I'm new to this forum. Not so new to wood, but still plenty to learn.

I live in Norway and it seems like Norwegians forgot how to use hand tools at the end of the Viking Age so little help to get around here.

I wonder if I can use regular glass, say from a wall picture, as a lapping plate for my hand plane and other tools?

I could glue two glass plates with some crazy glue to make it more stable and avoid breaking it on uneven surface.

Thanks in advance!


----------



## cabinetman (Jul 5, 2007)

That glass is likely 1/8" or less, but it will work if you have it supported.











 







.


----------



## BigJim (Sep 2, 2008)

Also if you can get some frosted glass, it is really good for lapping without anything on it.


----------



## Wrangler02 (Apr 15, 2011)

I use single strength glass (1/8" or 3 mm) fastened to some Plywood with double strength tape.
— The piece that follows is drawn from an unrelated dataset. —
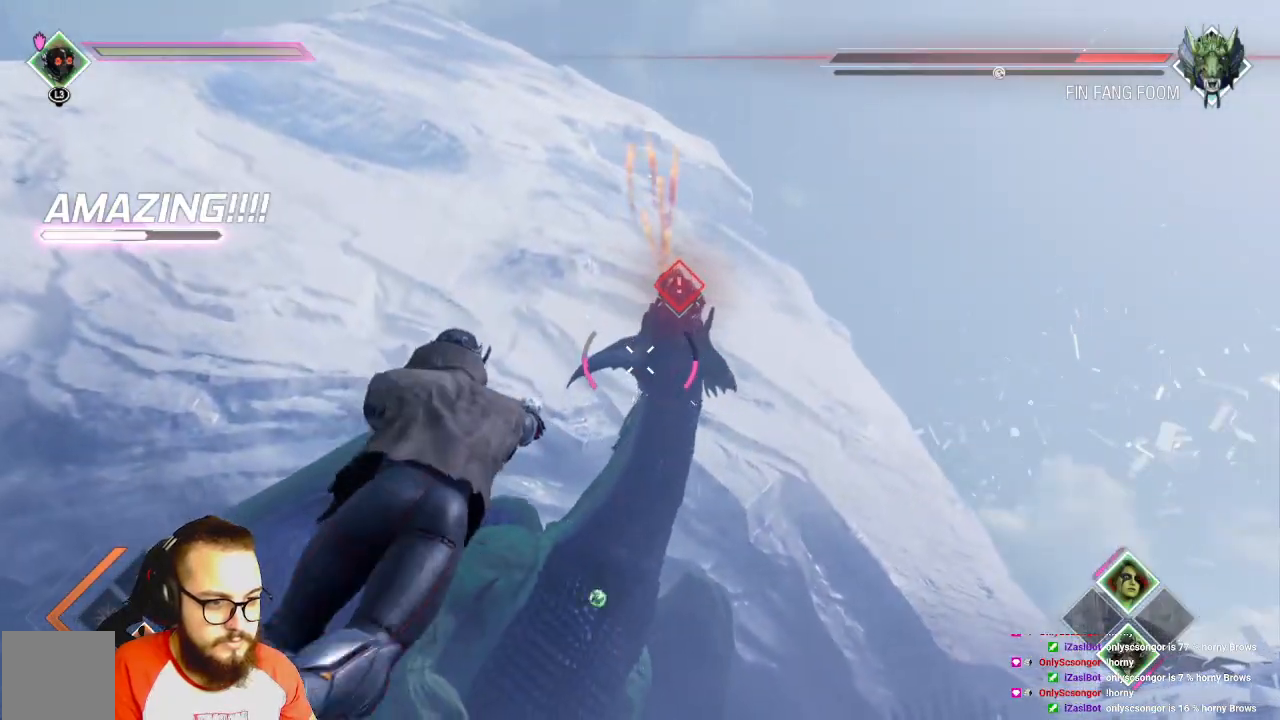
{"dt_ms": 500, "buttons": ["R2"], "left_stick": "up", "right_stick": "center", "events": [[117, "right_stick", "right"], [183, "R2", "down"], [267, "right_stick", "center"]]}
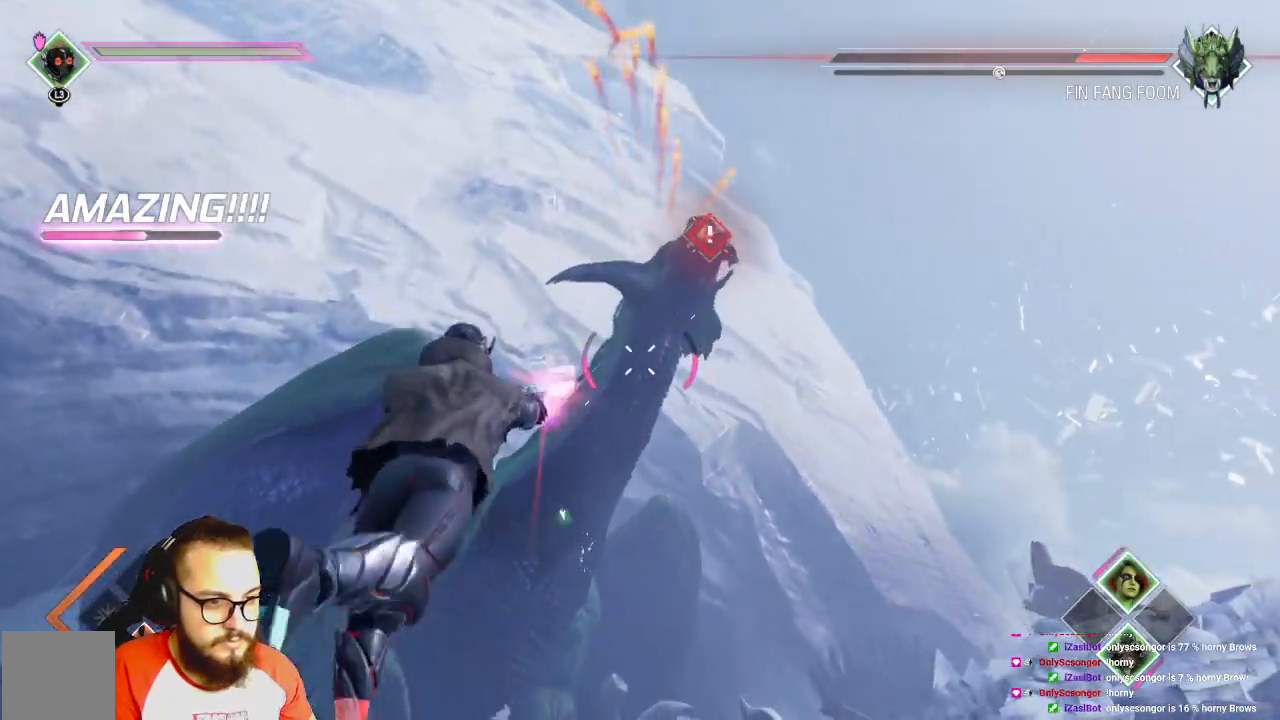
{"dt_ms": 500, "buttons": ["R2"], "left_stick": "up", "right_stick": "center", "events": []}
It's worked well for several years.


----------



## firemedic (Dec 26, 2010)

Welcome to the forum. I'd suggest you epoxy it to a pice of clean MDF. The MDF is flat enough that it will allow for even pressure on the glass and it will stabilize the glass well. 

Or find a piece of thicker glass.


----------



## sawdustfactory (Jan 30, 2011)

I heard (don't remember from who) that you should use "float" glass and not standard plate glass for lapping. Something about flatness not being there on the plate glass.


----------